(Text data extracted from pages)
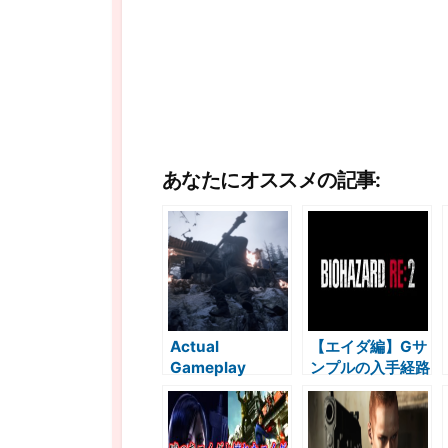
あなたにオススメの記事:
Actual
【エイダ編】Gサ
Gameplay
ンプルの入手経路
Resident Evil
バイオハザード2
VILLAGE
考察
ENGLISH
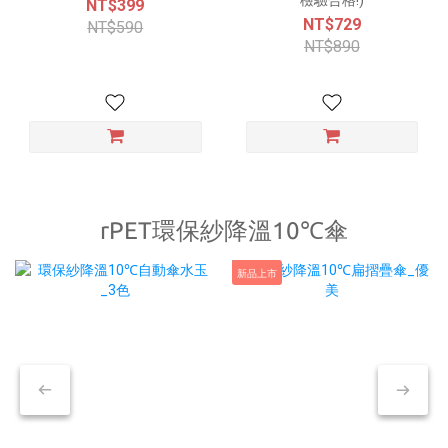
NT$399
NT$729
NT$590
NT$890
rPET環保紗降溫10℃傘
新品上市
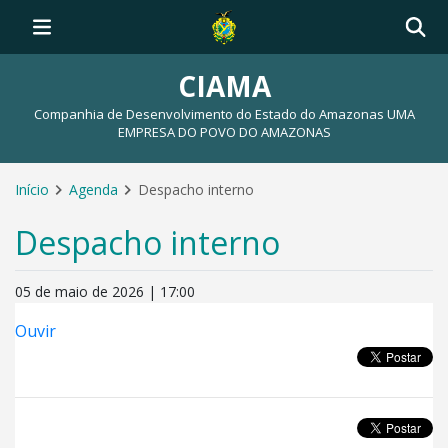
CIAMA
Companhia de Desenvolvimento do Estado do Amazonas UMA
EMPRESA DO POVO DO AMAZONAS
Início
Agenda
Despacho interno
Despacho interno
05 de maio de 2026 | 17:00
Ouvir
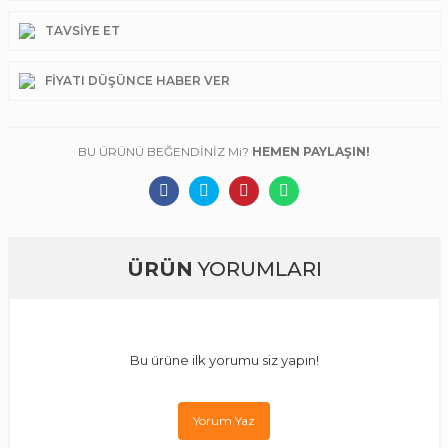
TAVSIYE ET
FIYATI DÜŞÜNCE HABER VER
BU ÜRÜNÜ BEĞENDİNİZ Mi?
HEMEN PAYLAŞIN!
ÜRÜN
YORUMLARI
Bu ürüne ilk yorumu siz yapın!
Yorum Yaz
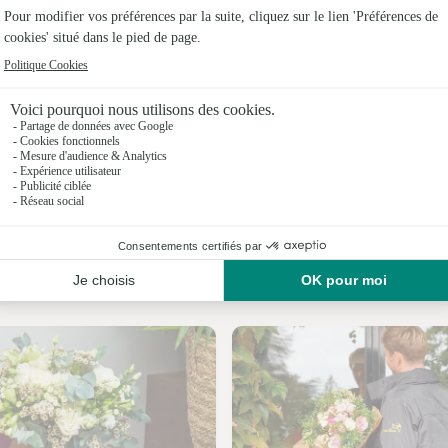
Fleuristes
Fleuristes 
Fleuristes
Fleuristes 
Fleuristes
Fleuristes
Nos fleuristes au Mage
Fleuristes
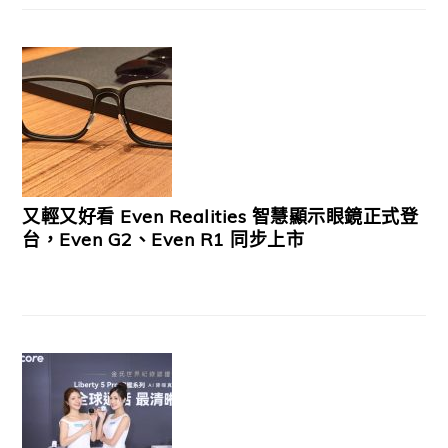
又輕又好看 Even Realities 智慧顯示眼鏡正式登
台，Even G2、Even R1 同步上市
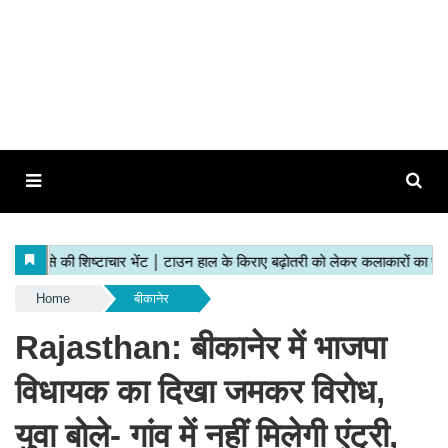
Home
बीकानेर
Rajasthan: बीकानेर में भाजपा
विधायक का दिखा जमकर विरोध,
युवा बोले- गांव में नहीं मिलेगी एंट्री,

> _JOB_:
Put every line of text from all the records above into one numbered list, skipping blank lines. Leave the bracketed picture lines out of the answer.

> _TASK RESPONSE_:
1. あなたにオススメの記事:
2. Actual
3. 【エイダ編】Gサ
4. Gameplay
5. ンプルの入手経路
6. Resident Evil
7. バイオハザード2
8. VILLAGE
9. 考察
10. ENGLISH
11. NT$399
12. NT$729
13. NT$590
14. NT$890
15. rPET環保紗降溫10℃傘
16. 新品上市
17. CIAMA
18. Companhia de Desenvolvimento do Estado do Amazonas UMA
19. EMPRESA DO POVO DO AMAZONAS
20. Início
21. Agenda
22. Despacho interno
23. Despacho interno
24. 05 de maio de 2026 | 17:00
25. Ouvir
26. TAVSIYE ET
27. FIYATI DÜŞÜNCE HABER VER
28. BU ÜRÜNÜ BEĞENDİNİZ Mi?
29. HEMEN PAYLAŞIN!
30. ÜRÜN
31. YORUMLARI
32. Bu ürüne ilk yorumu siz yapın!
33. Yorum Yaz
34. Fleuristes
35. Fleuristes 
36. Fleuristes
37. Fleuristes 
38. Fleuristes
39. Fleuristes
40. Nos fleuristes au Mage
41. Fleuristes
42. 又輕又好看 Even Realities 智慧顯示眼鏡正式登
43. 台，Even G2、Even R1 同步上市
44. Home
45. बीकानेर
46. Rajasthan: बीकानेर में भाजपा
47. विधायक का दिखा जमकर विरोध,
48. युवा बोले- गांव में नहीं मिलेगी एंट्री,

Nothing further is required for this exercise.